▶ [WORK INSTRUCTIONS] Go to the line containing "ring pip: (224, 206)" below; retype it and all following lines exactly, and leave out the pictures.

====== LISTED RECORDS ======

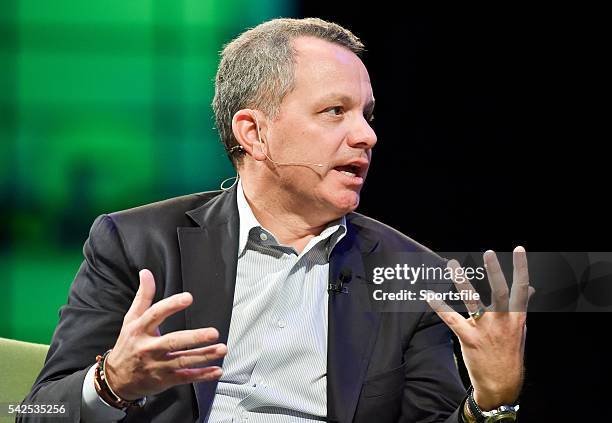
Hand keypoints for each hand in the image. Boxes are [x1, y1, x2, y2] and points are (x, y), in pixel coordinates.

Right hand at [104, 269, 226, 399]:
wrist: (117, 380)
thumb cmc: (128, 345)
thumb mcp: (131, 319)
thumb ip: (143, 296)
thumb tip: (146, 273)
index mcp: (140, 330)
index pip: (156, 314)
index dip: (171, 305)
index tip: (188, 298)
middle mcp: (149, 348)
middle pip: (173, 341)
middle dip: (194, 337)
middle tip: (213, 332)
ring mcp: (157, 365)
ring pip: (183, 360)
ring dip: (204, 355)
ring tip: (222, 349)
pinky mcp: (164, 379)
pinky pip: (185, 377)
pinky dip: (202, 375)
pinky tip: (217, 370)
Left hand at [426, 246, 534, 410]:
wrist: (501, 385)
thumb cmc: (510, 353)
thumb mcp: (520, 330)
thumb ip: (521, 307)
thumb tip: (530, 288)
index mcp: (517, 318)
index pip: (521, 289)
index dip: (521, 268)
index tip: (520, 250)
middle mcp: (502, 321)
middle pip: (499, 292)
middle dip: (494, 271)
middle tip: (488, 252)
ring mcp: (485, 329)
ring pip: (472, 301)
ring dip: (461, 281)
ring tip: (452, 264)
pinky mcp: (468, 338)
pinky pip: (451, 319)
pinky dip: (439, 306)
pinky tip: (429, 295)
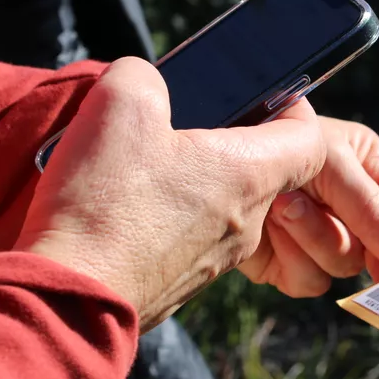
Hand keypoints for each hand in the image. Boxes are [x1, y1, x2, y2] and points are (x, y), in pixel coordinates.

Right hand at [16, 58, 326, 330]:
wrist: (68, 301)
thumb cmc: (105, 204)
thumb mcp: (119, 106)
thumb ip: (144, 77)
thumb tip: (145, 82)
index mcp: (250, 174)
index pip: (310, 140)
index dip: (292, 110)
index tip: (260, 96)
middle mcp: (247, 222)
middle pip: (265, 171)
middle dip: (230, 143)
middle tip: (184, 125)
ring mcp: (216, 258)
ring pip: (224, 206)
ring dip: (196, 181)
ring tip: (144, 164)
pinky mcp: (181, 283)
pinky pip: (191, 238)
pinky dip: (170, 217)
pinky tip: (127, 206)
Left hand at [239, 117, 378, 296]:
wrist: (201, 159)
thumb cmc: (269, 138)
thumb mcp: (333, 165)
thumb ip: (378, 212)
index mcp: (367, 164)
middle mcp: (346, 201)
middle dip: (370, 246)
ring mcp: (315, 234)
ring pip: (346, 265)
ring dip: (316, 239)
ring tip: (284, 206)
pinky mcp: (286, 262)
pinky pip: (310, 281)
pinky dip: (291, 258)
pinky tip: (269, 229)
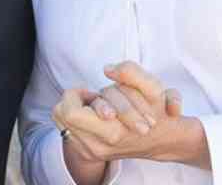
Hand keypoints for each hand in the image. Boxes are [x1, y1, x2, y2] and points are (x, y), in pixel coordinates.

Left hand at [52, 62, 198, 166]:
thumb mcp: (153, 89)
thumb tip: (108, 69)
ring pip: (61, 119)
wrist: (161, 139)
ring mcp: (89, 152)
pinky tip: (94, 116)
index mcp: (113, 133)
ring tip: (98, 107)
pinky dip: (76, 117)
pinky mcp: (86, 152)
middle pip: (60, 113)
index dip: (77, 94)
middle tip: (95, 98)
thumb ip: (133, 73)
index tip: (94, 92)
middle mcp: (97, 147)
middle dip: (76, 99)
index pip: (71, 112)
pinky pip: (64, 127)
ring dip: (77, 107)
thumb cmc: (156, 111)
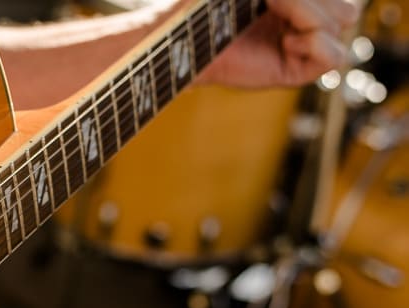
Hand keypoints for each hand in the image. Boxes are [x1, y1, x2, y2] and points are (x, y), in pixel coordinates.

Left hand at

======

▶ [ANSWER TO THE EXERCISE]
ring pip: (224, 206)
ring dip: (196, 181)
ring tip: (144, 164)
pinky mcp: (181, 283)
pinky pip: (191, 238)
pinky dip: (170, 217)
pinky tip: (127, 206)
Left hand at [239, 117, 378, 296]:
wrist: (201, 159)
thumb cmc: (269, 138)
thumb mcp: (333, 165)
thumb ip: (378, 212)
index mcp: (367, 164)
middle mcp: (346, 201)
middle dip: (370, 246)
ring mcp: (315, 234)
ring pip: (346, 265)
ring dip: (316, 239)
ring tip: (284, 206)
pinky mcp: (286, 262)
pinky pip: (310, 281)
pinky dip: (291, 258)
pinky tip: (269, 229)
Hand keypoints for each hand in the image. Boxes are [x1, y1, x2, y2] and points are (x, y), in pixel coordinates.

Left hand at [52, 62, 198, 166]:
thumb mcp: (153, 89)
thumb tip: (108, 69)
ring pip: (61, 119)
wrist: (161, 139)
ring mcp: (89, 152)
pinky tip: (94, 116)
index mcp: (113, 133)
ring tip: (98, 107)
pinky dip: (76, 117)
pinky mcp: (86, 152)
middle pip: (60, 113)
index dip: (77, 94)
middle tip: (95, 98)
thumb ip: (133, 73)
index tip: (94, 92)
middle mcp: (97, 147)
middle dip: (76, 99)
index pip: (71, 112)
pinky pip: (64, 127)
ring dip: (77, 107)
thumb cmc: (156, 111)
Hand keypoints for each hand in the image. Boxes are [x1, y1, x2, y2] and points are (x, y), in pixel coordinates.

Left hand at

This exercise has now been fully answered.